White expanded on the negative narratives involving women of power that flood contemporary popular culture and political discourse. She pointed to Claire Underwood in the TV show “House of Cards” cast as the “overbearing Lady Macbeth-type wife” and Hillary Clinton, throughout her presidential runs.
In “Macbeth,” White takes on the role of Lady Macbeth, backed by an ensemble of singers and a four-piece band. She refers to it as concert instead of a play, the story driven forward by music and song. The concert approach makes perfect sense to White, who calls Shakespeare’s iambic pentameter “intrinsically rhythmic and musical,” and considers music the ultimate universal art form.
“I think music is a very equalizing thing. No matter who you are, you probably can rock out to the Doors, Bruce Springsteen, and Tina Turner, red or blue, white or Black, right? And so, I really hope that the music is a way to invite the audience into the inner and emotional lives of the characters.”
Each of the four plays she’s announced thus far (the fifth is a secret) adopts a different musical genre. “There’s something about the history of Scotland that has grit and texture to it the way that vintage rock does,” said White, who based her “Macbeth” soundtrack on the Doors, Nine Inch Nails, and Tina Turner. White’s Othello, “is sadder, more quiet rock,” and borrows from Nirvana and contemporary grunge. Her “Romeo and Juliet” will have more of a “pop, frenetic feel,” while “Cleopatra” will embrace a “soulful sound.”
“I try to let the dramaturgical realities of each piece inform the style of music,” she said.

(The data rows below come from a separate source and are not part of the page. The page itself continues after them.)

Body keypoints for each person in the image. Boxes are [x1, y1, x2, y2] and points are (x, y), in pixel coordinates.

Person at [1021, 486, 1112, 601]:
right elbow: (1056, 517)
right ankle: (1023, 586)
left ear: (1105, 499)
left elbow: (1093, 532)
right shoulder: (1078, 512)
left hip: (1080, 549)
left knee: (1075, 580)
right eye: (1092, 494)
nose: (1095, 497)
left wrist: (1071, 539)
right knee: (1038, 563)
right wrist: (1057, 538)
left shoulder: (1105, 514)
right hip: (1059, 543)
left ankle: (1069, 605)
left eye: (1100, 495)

Music as a narrative force is a natural fit for White, who grew up singing sacred songs in Catholic school and attending Sunday services with her grandfather at an Apostolic church on Chicago’s South Side that came complete with a 40-person choir and full band (“That did it right there,” said White). She went on to study political science and musical theater at Northwestern University, and earned her master’s in acting at Brown University/Trinity Rep.
It was during her last year at Brown that White took on “Macbeth” for a final project, eliminating the words of all the other characters so she could isolate what Lady Macbeth had to say, then adding the dialogue back in, along with the music songs.
During the April online discussion, White addressed the notion of an ambitious woman with nefarious motives, something she’s been grappling with in recent weeks. “Is being ambitious in a system that’s corrupt going to corrupt anyone?” she wondered.
She hopes her work will help shine some light on that and other pressing questions, and, above all, that audiences leave her production eager to see more live performances.
“I just hope we never give up on live arts as a society.”